L’obiettivo è quello di far emergere, attraverso la ricerca di artisti quali Lucio Fontana, Yves Klein, Piero Manzoni, Enrico Castellani, Agostino Bonalumi, Francesco Lo Savio, Gianni Colombo, Dadamaino, Giulio Paolini, Alighiero Boetti, Giovanni Anselmo, Luciano Fabro, Michelangelo Pistoletto, Gino De Dominicis e Ettore Spalletti una specificità tutta italiana, una linea sotterranea, quasi un’anomalia che percorre in modo sottile questa linea di ricerca nel panorama europeo del secondo Novecento.
La mostra intende individuare quella linea che contrappone alla componente “espressiva” più praticata e diffusa, una matrice “evocativa” di segno metafisico. Ovvero l’esigenza, comune a questi artisti, di porre tra parentesi la propria identità psicologica e soggettiva per formulare la nozione impersonale e assoluta di artefice dell’opera.
Dopo la stagione informale, caratterizzata dalla centralità dell’Io, dal primato del soggetto, la nuova generazione ambisce a oltrepassare la frontiera dell’immateriale, dove il vuoto come spazio pittorico autentico, l’infinito come dimensione, il colore assoluto, i codici della pratica artistica diventano elementi essenziali per configurare una nuova visione dello statuto dell’opera e della stessa identità dell’arte. Si analizza quindi una linea di ricerca che, pur nella sua portata innovativa, nel suo azzeramento radicale, sembra conservare la consapevolezza della necessità irrinunciabile dell’immagine. Immagine che si presenta “senza corpo”, evitando peraltro di arenarsi nelle secche di un’arte di matrice analitica, dichiaratamente concettuale di tipo anglosassone, che rifiuta l’immagine per scelta pregiudiziale. Un’ottica che mai si affida a punti di vista puramente teorico-speculativi, ma che sceglie invece di tener fede al primato dell’immagine.
L’esposizione giunge infine ad esplorare l’eredità lasciata da questi protagonisti del secondo Novecento all’ultima generazione, individuando - nel panorama attuale - quali aspetti di quella stagione permangono tutt’oggi nel vocabolario artistico italiano. Saranno presentate in tal senso opere di artisti quali Mario Airò, Francesco Barocco, Gianni Caravaggio, Martino Coppes, Daniela De Lorenzo, Chiara Dynys, Francesco Gennari, Eva Marisaldi, Amedeo Martegani, Sabrina Mezzaqui, Diego Perrone, Luca Trevisani, Francesco Vella e Italo Zuffi.

# # # # # # #

* _Consegna 1_: Restituisci alla lettera la parte del testo sulla mostra che si apre con le parole contenenti "La mostra intende" e si chiude con "di artefice dell’opera.".
* _Consegna 2_: Nel testo sulla mostra, che tipo di arte rifiuta l'immagine per scelta pregiudiziale?
* _Consegna 3_: Scrivi il seguito del testo sulla mostra, partendo subito dopo la sua ultima frase.

* _Dati grezzi_:

# # # # # # #

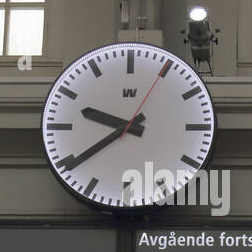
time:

# # # # # # #

* _Risposta 1_:
La mostra intende individuare quella linea che contrappone alla componente “espressiva” più praticata e diffusa, una matrice “evocativa” di segno metafisico. Ovvero l’esigenza, comune a questi artisti, di porre tra parentesi la propria identità psicologica e soggettiva per formulare la nozione impersonale e assoluta di artefice dell’opera.

* _Risposta 2_: Un'arte di matrice analitica, dichiaratamente concettuale, di tipo anglosassone.

* _Risposta 3_:
STRUTTURA DELLA MOSTRA
L’esposizione si articola in diverse aree di ricerca, in una ideale progressione che dallo spazio infinito del cosmo conduce allo spazio finito dell’immagine. Le sezioni tematiche, precedute da un antefatto e da un capitolo introduttivo, si articolano in “Spazio e cosmo”, “La concretezza dell’infinito”, “L’io incorporeo” “L’architettura del vuoto”, “I codici della visione”. Il fine è quello di visualizzare i diversi ambiti che concorrono alla configurazione di questa nuova concezione artistica, nonché alle sue complesse evoluzioni fino ad approdare all’orizzonte più recente.
Antefatto
Finita la seconda guerra mondiale, si afferma dovunque nel mondo un linguaggio artistico comune, una koinè dagli accenti tardo-romantici che si propone di dare libero sfogo alle emozioni. Si manifesta l’urgenza di dar voce all’interiorità con toni vibranti, spesso gridati, affidando alla materia bruta e al gesto, svincolato da ogni controllo formale, il messaggio angoscioso e liberatorio insieme che si vuole trasmettere. Gli anni Cinquanta del Novecento, nei quali si formano tutti i protagonisti della mostra, sono la stagione del “tutto pieno”; del “troppo pieno”, anzi, agli occhi di questa generazione, che reagisce a quell’altissima temperatura emotiva raffreddando all’estremo la propria arte e scegliendo, all’opposto, il “tutto vuoto”.
Introduzione
La sezione introduttiva indica i tre momenti “storici” dai quali discende l’intero progetto espositivo. Un “buco” di Fontana, un “monocromo” di Klein e una “linea” di Manzoni fissano i termini da cui la mostra si sviluppa.
Fontana stesso ci fornisce una traccia con queste sue parole riferite a Carla Lonzi - con l’abituale tono colloquiale - in occasione della stesura del volume di interviste Autoritratto, 1969:
“… Incomincia a essere valido Klein quando fa tutto bleu, che è una dimensione... Lui l’ha intuito lo spazio, però, te lo dico io, quelli, proprio, che l’hanno capito siamo io e Manzoni: Manzoni con la linea all’infinito e, fino adesso nessuno l’ha raggiunto, guarda, con tutte le sperimentazioni che stan facendo, è la scoperta più grande che ci sia, e io col buco….”
Spazio e cosmo
La vertigine dell’idea di universo provoca la perdita di dimensione dell’opera: una Natura di Fontana, una Sculpture éponge di Klein, il Senza titolo di De Dominicis concorrono ad aprire nuovi confini che oltrepassano i limiti convenzionali del quadro. Domina la tensione verso una concezione assoluta dell’immagine che superi ogni forma di condizionamento relativizzante per raggiungere la massima libertà spirituale e la purezza dell’essenza cosmica.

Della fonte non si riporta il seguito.